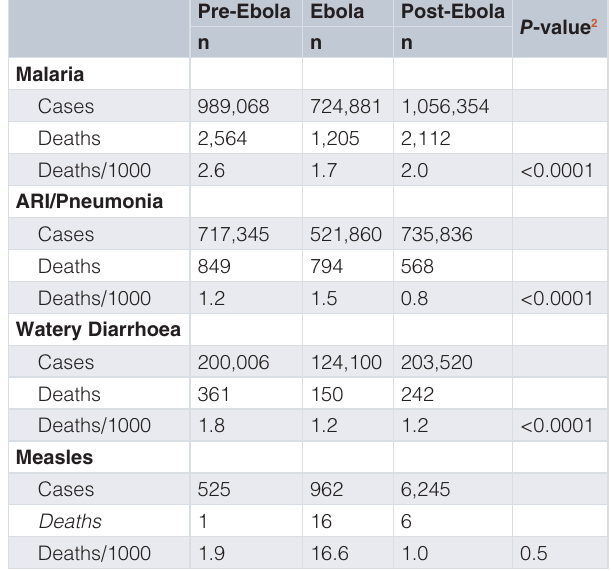
Table 2. Morbidity and case-fatality for four under five morbidities before, during and after the Ebola outbreak in Sierra Leone 1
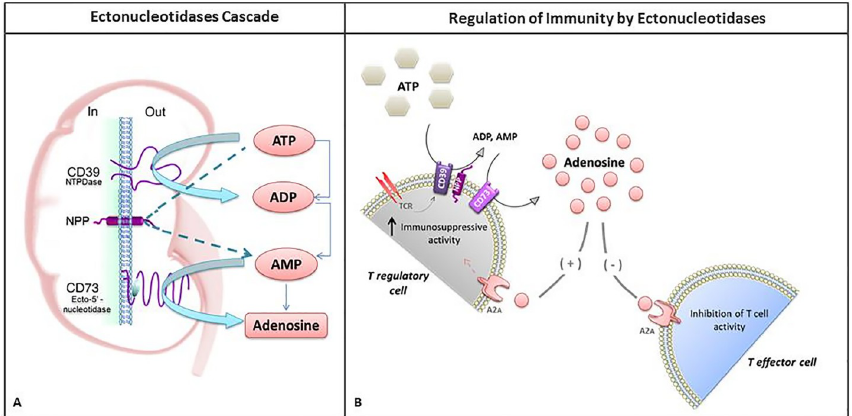
Fig 2. (A) Ectonucleotidases cascade– Members of the NTPDase (CD39) family are cell membrane enzymes that hydrolyze ATP into ADP as well as ADP into AMP through three different steps. In contrast, NPPs are able to degrade ATP and ADP into AMP in a single step, releasing AMP. In the final hydrolyzation step, the extracellular AMP can then be hydrolyzed to adenosine and inorganic phosphate (Pi) by the effect of Ecto-5 0 -nucleotidase (CD73). (B) Regulation of immunity by ectonucleotidase cascade– The occurrence of pathological insults, such as AR, activates T cell receptors (TCR) expressed in T regulatory cells (Treg), which induces CD39/CD73 activity leading to adenosine generation. Increased levels of extracellular adenosine promote immunosuppressive and anti-inflammatory activity in Treg cells. Also, through its receptor A2A in the T effector cell, adenosine suppresses T cell immunity by inhibiting activation of T effector cells. Thus, by employing different mechanisms on Treg and T effector cells, adenosine promotes an immunosuppressive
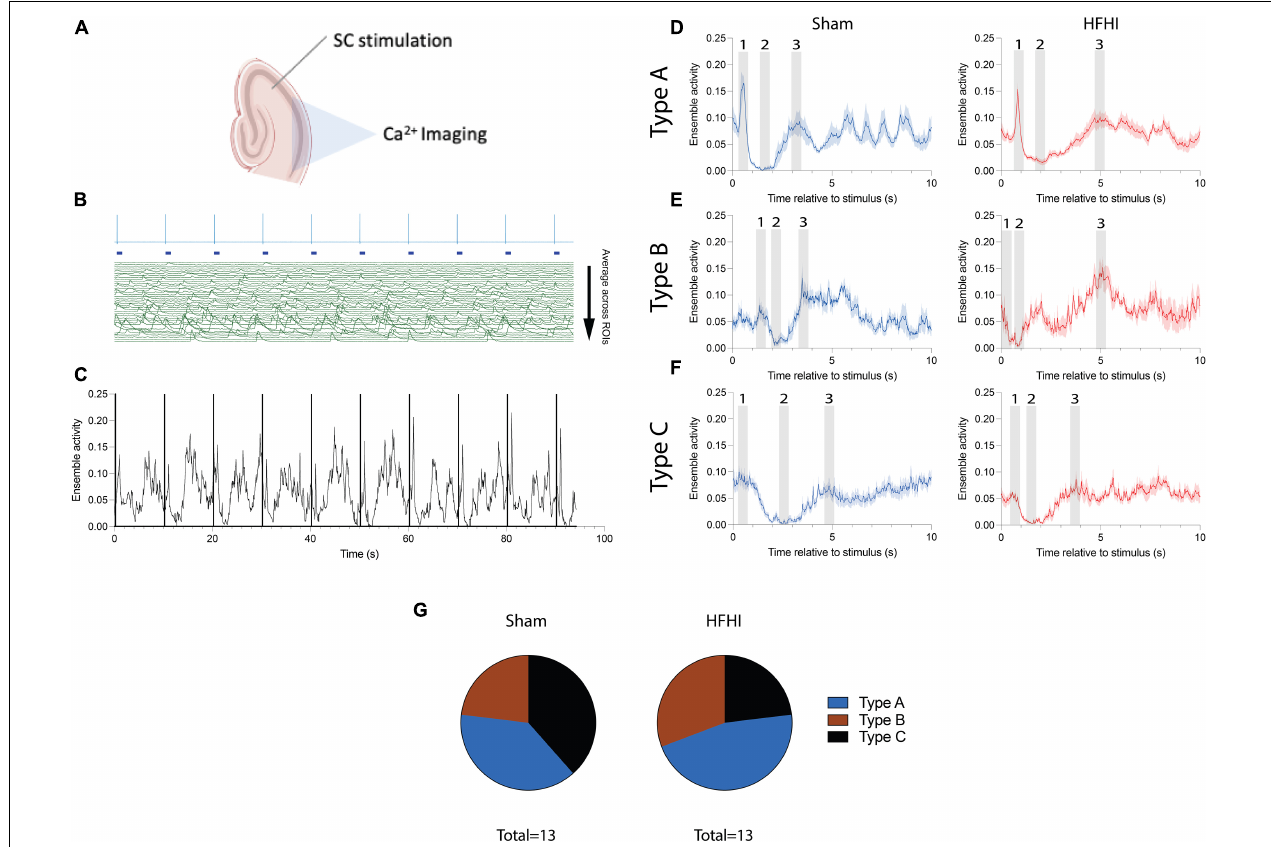
FIGURE 4 | High Frequency Head Impact (HFHI) and sham slices both display distinct ensemble activity following SC stimulation. (A) Acute slices from Thy1-GCaMP6f mice were prepared 24 h following the last day of HFHI and calcium imaging was performed simultaneously with LFP recordings of the CA1 field during an abbreviated LTP paradigm. (B) Example HFHI LFP (top, blue) aligned with raw calcium traces (bottom, green) from one recording. Ensemble activity was obtained by setting individual ROI calcium activity below threshold (4 SD above the baseline) to zero and averaging across all ROIs at each timepoint. (C) Example ensemble activity (black) with stimulus onset overlain (purple) for one session. Calcium ensemble activity following stimulus onset was visualized by binning ensemble activity into 10 s sweeps between stimulus onsets and averaging all the sweeps. We characterized various patterns of post-stimulus ensemble activity generally consisting of (D) a prominent maximum shortly < 1 s after the stimulus (epoch 1), an ensemble minimum 1–3 s following stimulation (epoch 2), and a second ensemble maximum following the minimum (epoch 3) which was usually less prominent although slices from both groups displayed (E) more prominent second maxima or (F) only a transient ensemble inactivation with no maxima. (G) Pie charts showing distribution of patterns classified into Type A (1st maximum and ensemble minimum), Type B (2nd maximum an ensemble minimum), and Type C (ensemble minimum only). Shaded regions represent mean ± SEM across 9 sweeps in line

☆ ☆ ☆

AIM OF THE TASK: Reproduce the whole listing above word for word, but not its pictures.

TASK ANSWER:
Table 2. Morbidity and case-fatality for four under five morbidities before, during and after the Ebola outbreak in Sierra Leone 1
Fig 2. (A) Ectonucleotidases cascade– Members of the NTPDase (CD39) family are cell membrane enzymes that hydrolyze ATP into ADP as well as ADP into AMP through three different steps. In contrast, NPPs are able to degrade ATP and ADP into AMP in a single step, releasing AMP. In the final hydrolyzation step, the extracellular AMP can then be hydrolyzed to adenosine and inorganic phosphate (Pi) by the effect of Ecto-5 0 -nucleotidase (CD73). (B) Regulation of immunity by ectonucleotidase cascade– The occurrence of pathological insults, such as AR, activates T cell receptors (TCR) expressed in T regulatory cells (Treg), which induces CD39/CD73 activity leading to adenosine generation. Increased levels of extracellular adenosine promote immunosuppressive and anti-inflammatory activity in Treg cells. Also, through its receptor A2A in the T effector cell, adenosine suppresses T cell immunity by inhibiting activation of T effector cells. Thus, by employing different mechanisms on Treg and T effector cells, adenosine promotes an immunosuppressive
FIGURE 4 | High Frequency Head Impact (HFHI) and sham slices both display distinct ensemble activity following SC stimulation. (A) Acute slices from Thy1-GCaMP6f mice were prepared 24 h following the last day of HFHI and calcium imaging was performed simultaneously with LFP recordings of the CA1 field during an abbreviated LTP paradigm. (B) Example HFHI LFP (top, blue) aligned with raw calcium traces (bottom, green) from one recording. Ensemble activity was obtained by setting individual ROI calcium activity below threshold (4 SD above the baseline) to zero and averaging across all ROIs at each timepoint. (C) Example ensemble activity (black) with stimulus onset overlain (purple) for one session. Calcium ensemble activity following stimulus onset was visualized by binning ensemble activity into 10 s sweeps between stimulus onsets and averaging all the sweeps. We characterized various patterns of post-stimulus ensemble activity generally consisting of (D) a prominent maximum shortly < 1 s after the stimulus (epoch 1), an ensemble minimum 1–3 s following stimulation (epoch 2), and a second ensemble maximum following the minimum (epoch 3) which was usually less prominent although slices from both groups displayed (E) more prominent second maxima or (F) only a transient ensemble inactivation with no maxima. (G) Pie charts showing distribution of patterns classified into Type A (1st maximum and ensemble minimum), Type B (2nd maximum an ensemble minimum), and Type C (ensemble minimum only). Shaded regions represent mean ± SEM across 9 sweeps in line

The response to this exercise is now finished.